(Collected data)

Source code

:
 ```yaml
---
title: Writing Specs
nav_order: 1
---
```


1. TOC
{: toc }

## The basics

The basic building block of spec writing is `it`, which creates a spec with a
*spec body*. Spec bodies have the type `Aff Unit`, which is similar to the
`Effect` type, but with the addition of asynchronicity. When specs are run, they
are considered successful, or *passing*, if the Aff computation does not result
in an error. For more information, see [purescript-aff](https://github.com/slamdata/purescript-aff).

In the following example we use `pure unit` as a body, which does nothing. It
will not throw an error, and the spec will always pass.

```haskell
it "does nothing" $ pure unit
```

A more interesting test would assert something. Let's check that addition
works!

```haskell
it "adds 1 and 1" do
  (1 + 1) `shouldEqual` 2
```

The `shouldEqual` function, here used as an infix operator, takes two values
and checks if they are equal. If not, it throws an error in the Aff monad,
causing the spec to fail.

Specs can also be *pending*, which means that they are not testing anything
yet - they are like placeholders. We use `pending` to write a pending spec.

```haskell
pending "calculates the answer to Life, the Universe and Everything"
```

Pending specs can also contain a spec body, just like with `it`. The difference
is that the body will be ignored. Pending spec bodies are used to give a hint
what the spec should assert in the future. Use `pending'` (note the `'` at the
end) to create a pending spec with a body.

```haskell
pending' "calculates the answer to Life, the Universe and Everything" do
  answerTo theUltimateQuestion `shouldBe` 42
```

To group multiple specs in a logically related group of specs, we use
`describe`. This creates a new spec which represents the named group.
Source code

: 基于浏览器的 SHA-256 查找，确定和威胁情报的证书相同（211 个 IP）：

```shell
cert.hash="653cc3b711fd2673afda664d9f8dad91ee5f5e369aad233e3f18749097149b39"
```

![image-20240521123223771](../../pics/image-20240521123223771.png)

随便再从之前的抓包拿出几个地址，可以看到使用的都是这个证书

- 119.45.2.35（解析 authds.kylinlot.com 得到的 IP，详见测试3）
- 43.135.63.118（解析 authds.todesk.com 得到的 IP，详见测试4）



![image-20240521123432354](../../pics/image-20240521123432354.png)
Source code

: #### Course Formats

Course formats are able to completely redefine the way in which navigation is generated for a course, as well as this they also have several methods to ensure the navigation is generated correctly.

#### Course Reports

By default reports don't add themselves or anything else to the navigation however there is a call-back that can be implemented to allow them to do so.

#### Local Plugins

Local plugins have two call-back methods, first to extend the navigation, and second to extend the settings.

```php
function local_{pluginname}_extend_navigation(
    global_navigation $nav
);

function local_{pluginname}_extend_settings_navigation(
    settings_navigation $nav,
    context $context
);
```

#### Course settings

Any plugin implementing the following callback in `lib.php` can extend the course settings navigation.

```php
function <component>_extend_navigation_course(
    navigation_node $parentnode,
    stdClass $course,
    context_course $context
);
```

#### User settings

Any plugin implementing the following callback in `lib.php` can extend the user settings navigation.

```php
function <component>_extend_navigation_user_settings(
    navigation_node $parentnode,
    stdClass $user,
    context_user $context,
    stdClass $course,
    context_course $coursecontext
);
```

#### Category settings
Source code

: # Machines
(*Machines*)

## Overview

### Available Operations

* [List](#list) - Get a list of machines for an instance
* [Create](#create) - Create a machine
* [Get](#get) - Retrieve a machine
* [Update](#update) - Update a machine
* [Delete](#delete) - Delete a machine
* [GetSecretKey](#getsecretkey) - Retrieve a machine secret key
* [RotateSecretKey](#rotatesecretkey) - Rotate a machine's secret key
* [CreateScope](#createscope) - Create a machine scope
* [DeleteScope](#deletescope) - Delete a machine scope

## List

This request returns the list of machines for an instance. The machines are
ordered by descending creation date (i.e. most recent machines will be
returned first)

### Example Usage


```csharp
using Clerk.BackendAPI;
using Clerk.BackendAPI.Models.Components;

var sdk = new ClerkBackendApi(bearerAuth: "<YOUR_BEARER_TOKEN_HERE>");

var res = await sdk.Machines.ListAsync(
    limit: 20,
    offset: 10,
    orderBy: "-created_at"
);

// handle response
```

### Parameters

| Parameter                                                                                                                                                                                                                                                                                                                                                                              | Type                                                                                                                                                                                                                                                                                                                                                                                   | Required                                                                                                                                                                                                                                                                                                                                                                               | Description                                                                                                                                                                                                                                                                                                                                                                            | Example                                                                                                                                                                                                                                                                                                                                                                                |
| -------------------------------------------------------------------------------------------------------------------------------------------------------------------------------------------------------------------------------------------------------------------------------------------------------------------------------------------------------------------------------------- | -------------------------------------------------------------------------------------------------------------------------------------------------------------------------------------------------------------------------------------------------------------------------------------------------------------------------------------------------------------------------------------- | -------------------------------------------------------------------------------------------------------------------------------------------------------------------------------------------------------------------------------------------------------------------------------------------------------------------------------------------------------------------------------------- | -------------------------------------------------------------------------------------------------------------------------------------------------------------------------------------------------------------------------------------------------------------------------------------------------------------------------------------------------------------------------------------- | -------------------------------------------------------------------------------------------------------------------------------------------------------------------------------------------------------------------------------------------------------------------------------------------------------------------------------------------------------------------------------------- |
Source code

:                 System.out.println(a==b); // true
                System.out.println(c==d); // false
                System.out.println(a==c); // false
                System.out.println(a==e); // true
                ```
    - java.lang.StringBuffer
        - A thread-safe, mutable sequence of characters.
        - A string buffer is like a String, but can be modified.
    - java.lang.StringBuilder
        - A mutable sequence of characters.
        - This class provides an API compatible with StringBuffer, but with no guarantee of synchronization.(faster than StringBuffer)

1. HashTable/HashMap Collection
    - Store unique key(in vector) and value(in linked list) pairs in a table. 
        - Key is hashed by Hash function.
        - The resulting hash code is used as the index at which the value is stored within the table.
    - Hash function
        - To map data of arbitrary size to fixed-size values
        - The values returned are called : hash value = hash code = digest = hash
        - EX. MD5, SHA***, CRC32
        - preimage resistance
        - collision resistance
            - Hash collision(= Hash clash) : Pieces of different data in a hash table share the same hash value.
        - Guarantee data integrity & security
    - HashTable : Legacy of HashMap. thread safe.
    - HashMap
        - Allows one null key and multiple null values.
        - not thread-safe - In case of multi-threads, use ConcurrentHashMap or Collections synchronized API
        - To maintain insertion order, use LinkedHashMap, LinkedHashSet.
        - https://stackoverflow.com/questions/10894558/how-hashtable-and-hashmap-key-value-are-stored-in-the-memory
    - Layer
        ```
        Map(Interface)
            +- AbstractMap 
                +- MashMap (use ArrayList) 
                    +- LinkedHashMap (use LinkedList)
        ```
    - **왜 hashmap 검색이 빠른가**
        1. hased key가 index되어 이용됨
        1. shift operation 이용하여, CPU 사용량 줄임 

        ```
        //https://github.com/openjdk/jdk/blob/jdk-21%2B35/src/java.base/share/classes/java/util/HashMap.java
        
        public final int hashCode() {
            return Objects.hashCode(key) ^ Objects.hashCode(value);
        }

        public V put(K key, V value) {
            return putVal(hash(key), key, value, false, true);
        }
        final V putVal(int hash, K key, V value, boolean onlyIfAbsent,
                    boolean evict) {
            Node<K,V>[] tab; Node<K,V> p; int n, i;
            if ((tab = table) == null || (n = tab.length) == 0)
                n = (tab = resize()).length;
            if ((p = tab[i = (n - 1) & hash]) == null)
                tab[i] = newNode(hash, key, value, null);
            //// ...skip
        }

_Your objective_
Pull out all lines containing the word "java" from the entries above.

_Output for this task_
    - java.lang.StringBuffer
    - java.lang.StringBuilder
        //https://github.com/openjdk/jdk/blob/jdk-21%2B35/src/java.base/share/classes/java/util/HashMap.java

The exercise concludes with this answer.